While the need for ARes change has been blindingly obvious for a half a century, there has never been a high order priority or vision for it (notwithstanding the occasional tinkering). And there isn't one now. There has been an organizational change. There have been some bullet point deliverables in CAMO. And I don't doubt that more details are coming as folks within the bureaucracy of defence will work hard for years to come to put flesh on the bones.
But the point is that before you slam the organization around, (as has been done with the return to effectively a MilDist structure) you have to have a clear vision for the end state desired - that is the vision. In a military context that would involve a clear doctrine with a government stakeholder commitment to fund the personnel and equipment to give effect to the vision. There is no doctrine for a homeland div obvious here; just some vague capabilities to be formed.

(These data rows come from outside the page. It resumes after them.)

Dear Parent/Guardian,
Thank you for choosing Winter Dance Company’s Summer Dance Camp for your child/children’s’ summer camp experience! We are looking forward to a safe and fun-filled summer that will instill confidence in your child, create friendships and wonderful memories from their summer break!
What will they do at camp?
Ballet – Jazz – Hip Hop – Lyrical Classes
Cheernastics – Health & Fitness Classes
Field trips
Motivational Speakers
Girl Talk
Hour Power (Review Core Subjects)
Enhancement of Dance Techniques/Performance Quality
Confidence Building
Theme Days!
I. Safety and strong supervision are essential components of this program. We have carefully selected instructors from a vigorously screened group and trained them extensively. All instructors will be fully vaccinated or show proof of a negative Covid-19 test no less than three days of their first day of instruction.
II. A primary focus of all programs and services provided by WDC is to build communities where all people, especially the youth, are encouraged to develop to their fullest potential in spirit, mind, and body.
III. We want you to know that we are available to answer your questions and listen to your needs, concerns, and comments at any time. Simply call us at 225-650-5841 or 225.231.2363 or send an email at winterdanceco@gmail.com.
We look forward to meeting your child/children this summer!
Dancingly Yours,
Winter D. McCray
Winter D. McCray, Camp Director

Yes. There is a lot of work to be done by 2 Div here. My sole point is that it shouldn't be up to 2 Div. The vision for a homeland defence force is the job of the CDS in conjunction with the MND and their respective staffs. None of that has been communicated to the public and I'll bet dollars to donuts that the vision in requisite detail doesn't exist and that the coalition of stakeholders to support and to implement it doesn't either. I don't doubt that various disparate capabilities - like the River class, the submarines, the F-35s, the OTHR, the Globaleye, the P-8 - all exist. But beyond those perimeter elements things remain murky waiting for 2 Div to assemble.

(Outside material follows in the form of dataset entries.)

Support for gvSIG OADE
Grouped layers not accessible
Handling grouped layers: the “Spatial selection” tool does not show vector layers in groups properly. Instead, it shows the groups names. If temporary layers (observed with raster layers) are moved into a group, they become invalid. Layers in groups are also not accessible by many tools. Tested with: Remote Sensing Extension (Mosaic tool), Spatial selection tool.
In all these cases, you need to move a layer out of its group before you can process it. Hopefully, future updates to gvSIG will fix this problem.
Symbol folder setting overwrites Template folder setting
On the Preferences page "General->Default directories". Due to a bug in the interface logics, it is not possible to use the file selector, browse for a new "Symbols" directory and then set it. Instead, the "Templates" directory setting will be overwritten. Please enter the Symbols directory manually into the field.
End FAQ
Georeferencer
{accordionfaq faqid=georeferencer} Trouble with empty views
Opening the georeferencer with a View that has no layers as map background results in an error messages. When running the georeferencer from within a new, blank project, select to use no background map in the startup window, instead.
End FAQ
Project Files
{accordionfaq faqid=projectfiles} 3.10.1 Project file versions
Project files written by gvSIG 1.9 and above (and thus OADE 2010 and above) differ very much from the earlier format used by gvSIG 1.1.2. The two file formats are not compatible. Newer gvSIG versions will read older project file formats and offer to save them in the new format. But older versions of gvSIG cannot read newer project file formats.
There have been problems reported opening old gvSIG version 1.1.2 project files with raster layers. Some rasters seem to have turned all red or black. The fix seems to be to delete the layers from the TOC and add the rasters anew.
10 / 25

And let me be clear - if the government and the CAF are looking to spend 3.5% of GDP on core defence requirements and 1.5% on infrastructure, civil preparedness and resilience then they better have a damn fine communications plan to tell us ignorant masses that they have a vision and a sound plan they are on implementing and not merely tell us that, "the civil servants and staff officers are working on it - trust us."